> EXERCISE OBJECTIVE:
The response should be a precise copy of every entry.
[[ RECORDS FOR PROCESSING, beginning ]]
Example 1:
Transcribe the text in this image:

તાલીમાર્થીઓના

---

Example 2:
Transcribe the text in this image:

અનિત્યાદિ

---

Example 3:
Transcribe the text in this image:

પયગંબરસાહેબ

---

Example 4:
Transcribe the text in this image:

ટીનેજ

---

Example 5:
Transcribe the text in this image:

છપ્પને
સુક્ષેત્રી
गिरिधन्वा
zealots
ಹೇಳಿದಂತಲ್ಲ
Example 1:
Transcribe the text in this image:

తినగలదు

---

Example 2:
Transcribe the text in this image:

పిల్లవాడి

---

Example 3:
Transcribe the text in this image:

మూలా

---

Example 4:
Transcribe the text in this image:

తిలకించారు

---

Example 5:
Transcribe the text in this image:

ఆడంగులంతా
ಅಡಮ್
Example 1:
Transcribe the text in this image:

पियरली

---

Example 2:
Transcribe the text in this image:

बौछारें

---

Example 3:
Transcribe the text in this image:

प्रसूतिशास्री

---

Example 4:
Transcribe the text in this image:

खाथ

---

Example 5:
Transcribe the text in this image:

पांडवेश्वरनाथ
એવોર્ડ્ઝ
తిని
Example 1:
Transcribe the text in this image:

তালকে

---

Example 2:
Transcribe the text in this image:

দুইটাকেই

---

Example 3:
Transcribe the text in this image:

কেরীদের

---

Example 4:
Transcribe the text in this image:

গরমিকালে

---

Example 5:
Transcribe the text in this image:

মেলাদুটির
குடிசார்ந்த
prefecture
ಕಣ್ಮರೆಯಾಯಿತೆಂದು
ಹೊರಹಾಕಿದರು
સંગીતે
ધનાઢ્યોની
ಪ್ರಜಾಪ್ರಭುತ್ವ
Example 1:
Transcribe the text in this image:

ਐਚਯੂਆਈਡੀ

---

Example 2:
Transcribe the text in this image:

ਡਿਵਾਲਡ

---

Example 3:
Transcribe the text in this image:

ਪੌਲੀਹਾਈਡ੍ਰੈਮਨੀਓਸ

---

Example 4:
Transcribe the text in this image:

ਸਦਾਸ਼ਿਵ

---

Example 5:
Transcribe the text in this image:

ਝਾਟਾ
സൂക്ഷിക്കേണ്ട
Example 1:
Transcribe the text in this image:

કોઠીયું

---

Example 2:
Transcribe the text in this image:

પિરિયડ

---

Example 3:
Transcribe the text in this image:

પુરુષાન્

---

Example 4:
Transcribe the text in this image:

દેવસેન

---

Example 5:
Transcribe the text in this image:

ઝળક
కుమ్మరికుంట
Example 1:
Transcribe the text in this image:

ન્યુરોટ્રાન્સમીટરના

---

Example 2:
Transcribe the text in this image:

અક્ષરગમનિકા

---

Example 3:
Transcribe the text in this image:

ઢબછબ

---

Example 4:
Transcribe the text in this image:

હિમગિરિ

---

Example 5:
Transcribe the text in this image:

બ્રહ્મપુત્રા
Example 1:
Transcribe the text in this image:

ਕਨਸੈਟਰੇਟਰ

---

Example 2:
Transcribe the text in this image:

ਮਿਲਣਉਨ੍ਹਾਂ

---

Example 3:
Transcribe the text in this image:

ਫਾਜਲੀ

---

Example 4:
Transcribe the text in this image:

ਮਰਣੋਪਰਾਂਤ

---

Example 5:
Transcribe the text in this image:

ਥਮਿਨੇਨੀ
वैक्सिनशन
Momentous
[[ RECORDS FOR PROCESSING, end ]]
> RESPONSE BELOW:
Example 1:
Transcribe the text in this image:

તાલીમાર્થીઓના

---

Example 2:
Transcribe the text in this image:

અનિત્યાદિ

---

Example 3:
Transcribe the text in this image:

પયગંબરસાહેબ

---

Example 4:
Transcribe the text in this image:

ટીનેજ

---

Example 5:
Transcribe the text in this image:

છપ્પને
સુક્ષેત્રી
गिरिधन्वा
zealots
ಹೇಳಿದಂತಲ್ಲ
Example 1:
Transcribe the text in this image:

తినగలదు

---

Example 2:
Transcribe the text in this image:

పిల్లవాడి

---

Example 3:
Transcribe the text in this image:

మూలా

---

Example 4:
Transcribe the text in this image:

తిలకించారు

---

Example 5:
Transcribe the text in this image:

ఆడంగులంతా
ಅಡಮ್
Example 1:
Transcribe the text in this image:

पियरली

---

Example 2:
Transcribe the text in this image:

बौछारें

---

Example 3:
Transcribe the text in this image:

प्रसूतिशास्री

---

Example 4:
Transcribe the text in this image:

खाथ

---

Example 5:
Transcribe the text in this image:

पांडवेश्वरनाथ
એવોર્ડ્ઝ
తిని
Example 1:
Transcribe the text in this image:

তালকে

---

Example 2:
Transcribe the text in this image:

দুইটাকেই

---

Example 3:
Transcribe the text in this image:

কেরীদের

---

Example 4:
Transcribe the text in this image:

গরমিকালে

---

Example 5:
Transcribe the text in this image:

মেলাদুটির
குடிசார்ந்த
prefecture
ಕಣ್ಮರೆಯಾಯಿತೆಂದು
ಹೊರಹಾಕಿದರು
સંગીતે
ધનાઢ્યોની
ಪ್ರಜಾಪ್ರಭುತ್ವ
Example 1:
Transcribe the text in this image:

ਐਚਯੂਆਈਡੀ

---

Example 2:
Transcribe the text in this image:

ਡਿਵਾਲਡ

---

Example 3:
Transcribe the text in this image:

ਪੌਲੀਹਾਈਡ੍ਰੈਮਨੀਓਸ

---

Example 4:
Transcribe the text in this image:

ਸਦਾਸ਼ਿਵ

---

Example 5:
Transcribe the text in this image:

ਝਾਟਾ
സൂക്ഷിക്കേണ്ട
Example 1:
Transcribe the text in this image:

કોઠીયું

---

Example 2:
Transcribe the text in this image:

પિરિયડ

---

Example 3:
Transcribe the text in this image:

પુરુષાન્

---

Example 4:
Transcribe the text in this image:

દેવસેન

---

Example 5:
Transcribe the text in this image:

ઝળક
కుమ్మరికుంట
Example 1:
Transcribe the text in this image:

ન્યુરોટ્રાન્સમીટરના

---

Example 2:
Transcribe the text in this image:

અક્ષરગમનિકા

---

Example 3:
Transcribe the text in this image:

ઢબછબ

---

Example 4:
Transcribe the text in this image:

હિમગિરિ

---

Example 5:
Transcribe the text in this image:

બ્રહ્મપુત્રા
Example 1:
Transcribe the text in this image:

ਕਨਸੈਟਰੇਟਰ

---

Example 2:
Transcribe the text in this image:

ਮਿਲਣਉਨ੍ਹਾਂ

---

Example 3:
Transcribe the text in this image:

ਫਾਜਲੀ

---

Example 4:
Transcribe the text in this image:

ਮਰਣੋਪਰਾਂਤ

---

Example 5:
Transcribe the text in this image:

ਥਮਿਨੇਨੀ
वैक्सिनशन
Momentous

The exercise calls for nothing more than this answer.